THE letter and reply in spring’s Army&You about Longer Separation Allowance (LSA) being taxed did not raise the question of why it is done at the rate of income tax.
My husband’s salary is taxed at 40 per cent and so, therefore, is our LSA. During his last tour he received £18.39 per day, reduced to £11.03 after NI and income tax.
If the level of LSA paid is dependent on separation time throughout career, how then is it fair that we receive far less than someone on a lower income tax band, who has had similar levels of separation?
Those that have promoted further and have moved into a higher wage bracket, receive less money. As was quoted in last issue’s response: “JSP 752 states that the aim of LSA is to support and improve retention by compensating those personnel experiencing separation over and above that compensated for by basic pay’s X-Factor element.”
I appreciate the extra £300 a month when my husband is away. It allows the children and me to fill the weekends and holidays with exciting activities that we would otherwise be unable to do.
However, it irks me that the majority of the other battalion families receive an extra £100. Soldiers and families are all experiencing the same support and retention issues, and we should not be penalised through rank.
Name and address supplied
Response from AFF Employment, Training, Money & Allowances Specialist, Caroline Mayne: Thank you for your question and we absolutely understand your frustrations. However, this is a personal taxation issue rather than a rank or allowance issue.
As with salaries in civvy street, allowances and bonuses are usually treated as part of normal taxable income and tax and NICs will be paid on it through PAYE in the usual way.

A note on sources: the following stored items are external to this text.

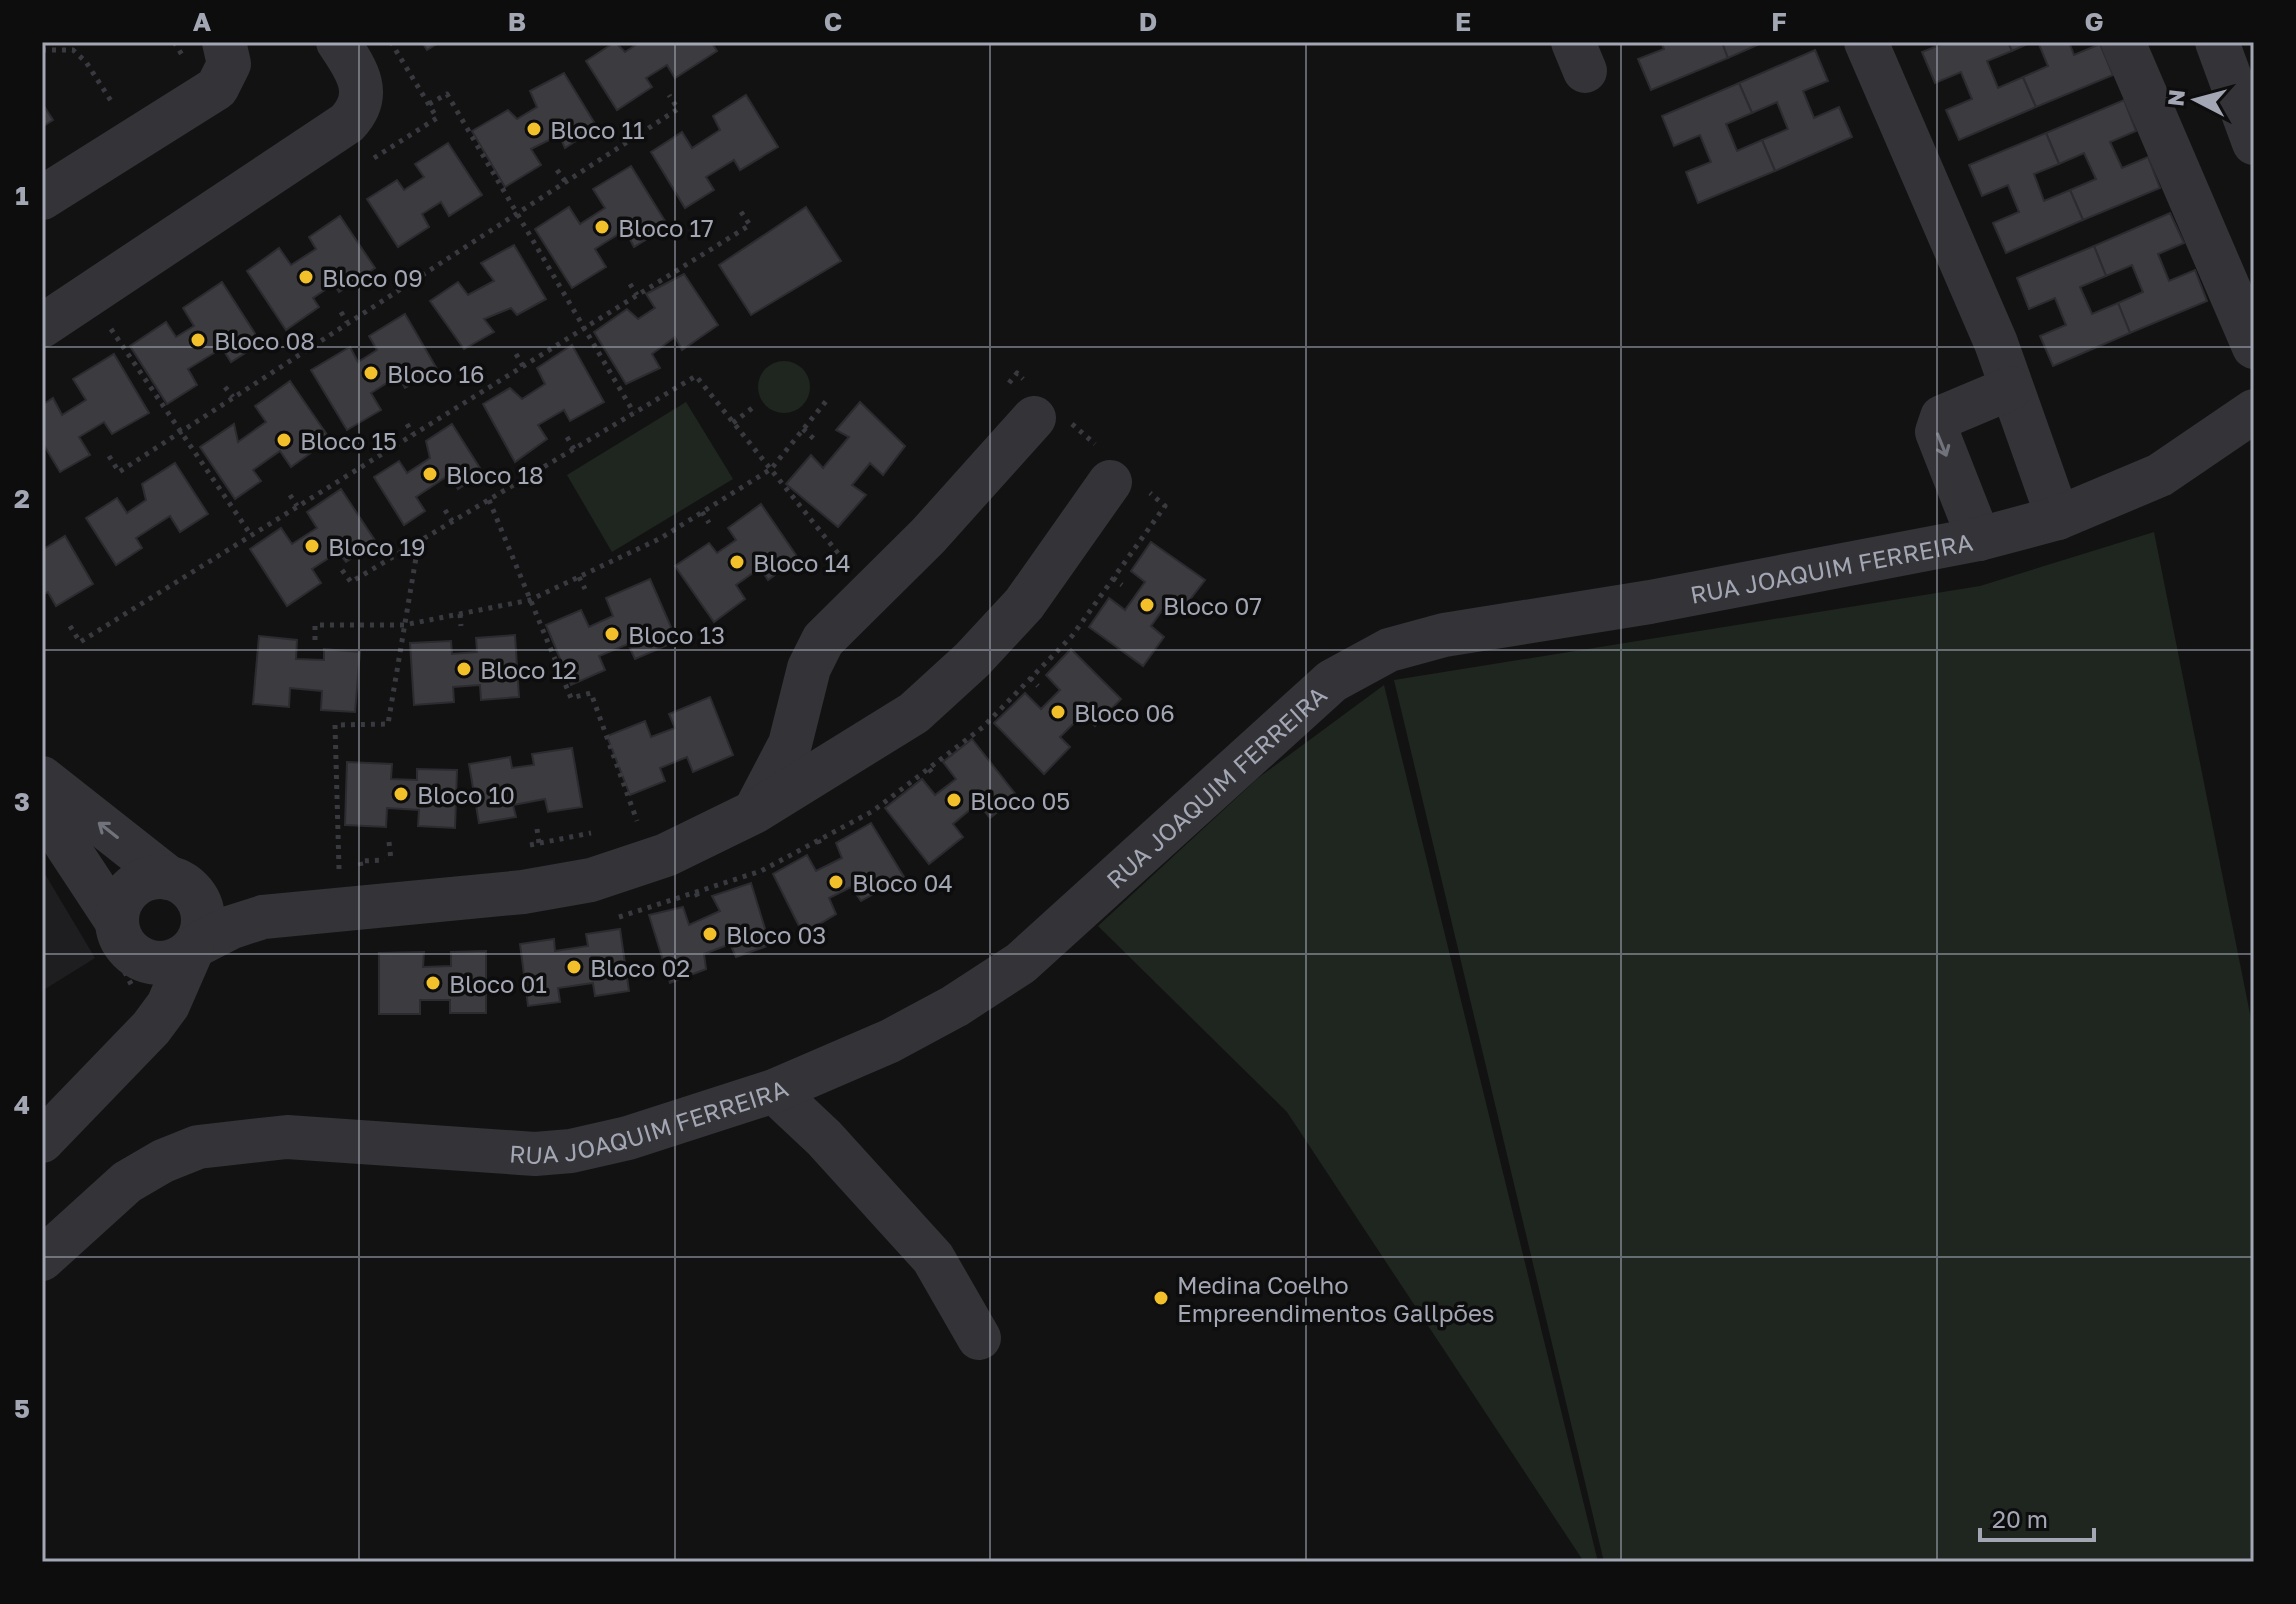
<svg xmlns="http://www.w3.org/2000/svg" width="2296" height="1604" font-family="'Golos Text',sans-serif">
<rect width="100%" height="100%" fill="#121213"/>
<path fill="#1e1e20" d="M42 869 95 958 42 991Z"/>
<g fill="#1e261f">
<circle cx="784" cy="387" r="26"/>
<path d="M686 402 733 479 612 552 567 475Z"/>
<path d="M2154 532 2254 1034V1562H1604L1394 680 1980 586Z"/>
<path d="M1384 685 1598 1562H1584L1287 1112 1098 926 1258 778Z"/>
</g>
<g fill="#3c3c40" stroke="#2c2b2f" stroke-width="2">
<path d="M422 42H440L427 50Z"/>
<path d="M615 42 625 52 640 42H711L717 51 675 78 667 65 646 78 652 87 617 110 586 61Z"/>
<path d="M1661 42H1722L1728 58 1651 90 1638 59 1664 49Z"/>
<path d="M1722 42H1764L1728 58Z"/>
<path d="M1947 42H2008L2012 51 1987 61 1998 88 2023 77 2036 107 1959 140 1946 110 1972 99 1961 72 1935 83 1922 52Z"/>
<path d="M2008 42H2032L2012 51Z"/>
<path d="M2038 42H2069L2074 55 2100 44 2113 75 2036 107 2023 77 2048 66Z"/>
<path d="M1815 50 1828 81 1803 91 1814 118 1839 107 1852 137 1775 171 1762 140 1788 129 1777 102 1752 113 1739 83Z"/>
<path d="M564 73 597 127 565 148 559 135 531 149 541 165 505 187 472 131 508 110 517 119 537 107 530 91Z"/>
<path d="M1739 83 1752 113 1726 124 1737 151 1762 140 1775 171 1698 203 1686 172 1711 162 1700 135 1674 146 1662 116Z"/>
<path d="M746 95 778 147 740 170 734 160 706 177 714 190 685 208 651 152 682 132 692 148 720 130 713 116Z"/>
<path d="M2124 100 2136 131 2110 142 2122 168 2148 157 2160 188 2083 220 2070 190 2096 179 2084 153 2059 164 2046 133Z"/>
<path d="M42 103 53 120 42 127Z"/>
<path d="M2046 133 2059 164 2034 174 2044 201 2070 190 2083 220 2006 253 1993 223 2019 212 2008 185 1982 196 1969 165Z"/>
<path d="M448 143 482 195 449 216 441 202 422 214 429 227 398 247 367 199 397 180 404 190 424 177 415 164Z"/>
<path d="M631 166 668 226 634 247 625 230 595 249 606 267 572 288 535 229 569 207 580 224 605 208 593 189Z"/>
<path d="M806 207 841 261 751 315 719 265Z"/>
<path d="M2170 213 2184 243 2158 254 2169 281 2195 270 2207 301 2130 333 2118 303 2143 292 2132 265 2106 276 2094 246Z"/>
<path d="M340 216 375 268 339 292 334 284 313 298 319 307 286 330 247 271 279 248 291 265 316 249 309 237Z"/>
<path d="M514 245 546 299 517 315 511 308 484 319 494 332 464 349 430 301 458 282 468 295 494 281 481 263Z"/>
<path d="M2094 246 2106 276 2080 287 2092 314 2118 303 2130 333 2053 366 2040 336 2066 325 2055 298 2029 309 2017 278Z"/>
<path d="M684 274 718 325 682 350 675 337 652 354 660 368 626 384 594 332 627 309 638 319 655 308 646 294Z"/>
<path d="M222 282 261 343 231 362 222 348 188 369 197 385 167 404 130 346 166 322 176 337 194 326 183 308Z"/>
<path d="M405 314 437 369 405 388 398 376 371 393 381 410 347 430 311 370 350 347 358 362 377 350 369 336Z"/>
<path d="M572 345 604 402 570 421 564 410 538 425 547 439 515 462 483 404 510 388 522 399 545 384 537 368Z"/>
<path d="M114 354 149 413 112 434 104 422 79 437 90 455 60 472 42 442V405L53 398 62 415 86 400 73 379Z"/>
<path d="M290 381 330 439 291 467 280 451 253 470 261 481 235 499 200 447 234 424 238 442 266 422 255 406Z"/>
<path d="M860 402 905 446 883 475 870 463 852 485 866 495 838 527 786 484 811 455 823 468 849 437 836 430Z"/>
<path d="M452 424 483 473 458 489 449 475 416 497 425 511 404 525 374 477 399 461 407 473 430 458 426 441Z"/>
<path d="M175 463 208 514 180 532 170 516 136 538 142 548 116 565 86 518 117 498 127 513 146 500 142 484Z"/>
<path d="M341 489 376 542 346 562 338 552 312 569 321 583 287 606 250 549 281 528 292 544 317 528 307 512Z"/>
<path d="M761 504 798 558 768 580 760 568 736 585 745 599 714 622 675 566 709 543 717 553 736 540 728 528Z"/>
<path d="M65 536 93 584 56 606 48 592 42 595V550Z"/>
<path d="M1151 542 1205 580 1182 610 1169 601 1151 626 1164 637 1143 666 1089 627 1109 598 1125 610 1145 582 1131 571Z"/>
<path d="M650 579 677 641 635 659 628 644 599 656 605 670 571 685 546 625 581 610 589 627 613 616 606 598Z"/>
<path d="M515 635 519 697 481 700 480 685 453 687 454 702 414 705 410 643 451 641 452 654 477 652 476 638Z"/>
<path d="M259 636 297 640 296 659 324 660V649L360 652 355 712 321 710 322 691 290 688 289 707 253 704Z"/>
<path d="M1071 649 1121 699 1095 726 1083 714 1060 737 1070 747 1044 774 994 723 1025 693 1041 709 1060 690 1046 675Z"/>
<path d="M710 697 733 755 693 772 687 757 660 768 665 781 630 795 607 736 645 721 651 737 675 728 669 714Z"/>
<path d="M972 739 1017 796 990 818 978 803 953 824 963 837 929 864 885 808 922 779 935 795 956 779 943 762Z"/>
<path d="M572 748 582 807 548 812 545 799 513 805 516 817 479 823 469 764 510 757 512 768 534 765 532 754Z"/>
<path d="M347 762 392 764 391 779 417 780V769L457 770 455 828 418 826 419 810 387 808 386 827 345 825Z"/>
<path d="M871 823 904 877 861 901 851 887 829 898 836 914 803 934 773 874 807 855 816 871 842 858 836 843Z"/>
<path d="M751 883 770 945 736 957 730 944 704 954 706 969 670 983 649 915 683 907 689 925 720 911 712 896Z"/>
<path d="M620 929 629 991 595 996 593 983 558 988 560 1002 528 1006 520 944 554 939 555 951 588 946 586 934Z"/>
<path d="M486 951V1013H450V1000H420V1014H379V953L424 952 423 967 451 966V952Z"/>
</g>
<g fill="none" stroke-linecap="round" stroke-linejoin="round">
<g stroke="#393a3f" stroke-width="5" stroke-dasharray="4 6" stroke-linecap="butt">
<path d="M174 42 184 58"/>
<path d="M42 50H73L86 62 113 104"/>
<path d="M429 104 447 94 634 413"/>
<path d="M374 158 437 118 392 44"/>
<path d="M557 170 565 181"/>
<path d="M630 284 637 295"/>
<path d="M341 312 347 322"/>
<path d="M111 329 251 535"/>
<path d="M516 354 523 366"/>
<path d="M1009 383 1017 373 1023 379"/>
<path d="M225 387 233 397"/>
<path d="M733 423 756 405"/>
<path d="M407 424 413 434"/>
<path d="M1072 424 1095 444"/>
<path d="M803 429 814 439"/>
<path d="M567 437 574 449"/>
<path d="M109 456 119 472 678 109 669 95"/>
<path d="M290 495 297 506"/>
<path d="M489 500 571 698 591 693 637 821"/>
<path d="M445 510 452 521"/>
<path d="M702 512 709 523"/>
<path d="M342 570 351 582 696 376 845 562"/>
<path d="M579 577 585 589"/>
<path d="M1113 578 1122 585"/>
<path d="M460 614 461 626"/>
<path d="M70 626 80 642 750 225 739 209"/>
<path d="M315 640V625H404L530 600 661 538 771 469 827 400"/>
<path d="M1030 678 1038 686"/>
<path d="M929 769 935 776"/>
<path d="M537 829 539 843"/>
<path d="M818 840 822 849"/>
<path d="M389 842 391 860"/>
<path d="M530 845 591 833"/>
<path d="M361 866 360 861 385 860"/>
<path d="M339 869 335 725 388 724 419 540"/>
<path d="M696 893 700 901"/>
<path d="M619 917 761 871 873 811 983 727 1072 636 1165 506 1150 493"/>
<path d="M120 963 132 986"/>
</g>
<g stroke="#333338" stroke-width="44">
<path d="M1573 42 1585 71"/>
<path d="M1866 42 1996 343 2058 518"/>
<path d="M2123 42 2254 347"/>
<path d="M2217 42 2254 143"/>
<path d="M42 198 217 88 229 64 224 42"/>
<path d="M42 326 347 123C374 94 357 70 338 42"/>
<path d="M1979 539 1937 432 1942 417 2011 388"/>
<path d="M42 778 169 878"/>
<path d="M42 808 117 922"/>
<path d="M756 809 790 744 809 668 823 640 928 536 1034 418"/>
<circle cx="160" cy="920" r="43"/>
<path d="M195 946 232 927 263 917 523 892 591 880 666 855 754 812 914 713 972 660 1024 604 1110 482"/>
<path d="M774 1091 824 1138 933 1258 979 1338"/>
<path d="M42 1141 151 1028 168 1005 192 950"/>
<path id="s1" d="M42 1259 127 1182 163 1161 198 1147 287 1137 535 1154 571 1151 628 1138 774 1091 890 1041 955 1006 1021 963 1332 681 1389 650 1444 635 1650 602 1979 539 2058 518 2160 475 2254 411"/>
</g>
</g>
<defs><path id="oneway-shaft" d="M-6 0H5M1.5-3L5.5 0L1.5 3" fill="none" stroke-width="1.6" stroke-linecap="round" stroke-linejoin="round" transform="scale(2)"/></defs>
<g stroke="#71737c">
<use href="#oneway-shaft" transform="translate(1942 445) rotate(68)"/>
<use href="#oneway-shaft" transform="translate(108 830) rotate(-142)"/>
</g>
<path fill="none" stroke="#a3a7b4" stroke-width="2" stroke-opacity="0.55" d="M359 42V1562M675 42V1562M990 42V1562M1306 42V1562M1621 42V1562M1937 42V1562M42 347H2254M42 650H2254M42 954H2254M42 1257H2254"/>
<g fill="#f2c02a" stroke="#0d0d0e" stroke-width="3">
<circle cx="534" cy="129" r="8"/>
<circle cx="602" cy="227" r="8"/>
<circle cx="306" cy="277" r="8"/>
<circle cx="198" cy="340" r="8"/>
<circle cx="371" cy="373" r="8"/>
<circle cx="284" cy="440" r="8"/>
<circle cx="430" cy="474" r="8"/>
<circle cx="312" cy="546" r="8"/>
<circle cx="737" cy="562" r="8"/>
<circle cx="1147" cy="605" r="8"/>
<circle cx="612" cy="634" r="8"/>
<circle cx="464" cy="669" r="8"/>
<circle cx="1058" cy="712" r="8"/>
<circle cx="401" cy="794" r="8"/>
<circle cx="954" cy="800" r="8"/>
<circle cx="836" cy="882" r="8"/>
<circle cx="710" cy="934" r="8"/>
<circle cx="574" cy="967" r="8"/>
<circle cx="433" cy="983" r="8"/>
<circle cx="1161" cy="1298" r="8"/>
</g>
<g text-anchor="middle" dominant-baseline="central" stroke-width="7" stroke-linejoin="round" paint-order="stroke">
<g font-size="24" fill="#a3a7b4" stroke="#0d0d0e" text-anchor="start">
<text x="550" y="129">Bloco 11</text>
<text x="618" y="227">Bloco 17</text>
<text x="322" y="277">Bloco 09</text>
<text x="214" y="340">Bloco 08</text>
<text x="387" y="373">Bloco 16</text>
<text x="300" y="440">Bloco 15</text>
<text x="446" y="474">Bloco 18</text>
<text x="328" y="546">Bloco 19</text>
<text x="753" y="562">Bloco 14</text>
<text x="1163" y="605">Bloco 07</text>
<text x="628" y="634">Bloco 13</text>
<text x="480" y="669">Bloco 12</text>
<text x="1074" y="712">Bloco 06</text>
<text x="417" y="794">Bloco 10</text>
<text x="970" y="800">Bloco 05</text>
<text x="852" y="882">Bloco 04</text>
<text x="726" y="934">Bloco 03</text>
<text x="590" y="967">Bloco 02</text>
<text x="449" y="983">Bloco 01</text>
<text x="1177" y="1284">Medina Coelho<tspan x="1177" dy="28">Empreendimentos Gallpões</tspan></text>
</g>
<g font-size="24" fill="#a3a7b4" stroke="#0d0d0e">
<text stroke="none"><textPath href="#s1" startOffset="1994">RUA JOAQUIM FERREIRA</textPath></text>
<text stroke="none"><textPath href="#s1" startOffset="1322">RUA JOAQUIM FERREIRA</textPath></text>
<text stroke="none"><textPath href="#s1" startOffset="650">RUA JOAQUIM FERREIRA</textPath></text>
</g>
</g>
<rect width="2296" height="1604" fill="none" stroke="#0d0d0e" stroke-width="88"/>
<g transform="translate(2196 100) rotate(276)" stroke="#0d0d0e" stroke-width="6" paint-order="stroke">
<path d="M0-6L14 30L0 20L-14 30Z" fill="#a3a7b4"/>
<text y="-12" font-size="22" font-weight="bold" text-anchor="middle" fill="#a3a7b4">N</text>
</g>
<path d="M1980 1528v12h114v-12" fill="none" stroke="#a3a7b4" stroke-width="4"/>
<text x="1992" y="1528" font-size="24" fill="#a3a7b4" stroke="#0d0d0e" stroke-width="6" paint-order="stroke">20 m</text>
<rect x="44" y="44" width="2208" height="1516" fill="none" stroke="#a3a7b4" stroke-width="3"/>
<g font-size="26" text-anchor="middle" font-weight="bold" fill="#a3a7b4">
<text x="202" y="31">A</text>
<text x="517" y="31">B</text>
<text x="833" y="31">C</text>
<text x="1148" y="31">D</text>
<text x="1463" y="31">E</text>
<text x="1779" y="31">F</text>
<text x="2094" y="31">G</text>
<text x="22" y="205">1</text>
<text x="22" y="508">2</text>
<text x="22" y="811">3</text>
<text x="22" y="1114">4</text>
<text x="22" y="1418">5</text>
</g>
</svg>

The impact of pay rise due to promotion, in the Forces and in civvy street, inevitably affects personal taxation. But on the positive side, an increase in military salary or allowances will still result in an increase in take-home pay.
There are, of course, some allowances that are not taxable. This is assessed using the relevant HMRC legislation. These include Local Overseas Allowance, Food and Incidentals Allowance, Home to Duty Travel, Get You Home Travel and Operational Allowance.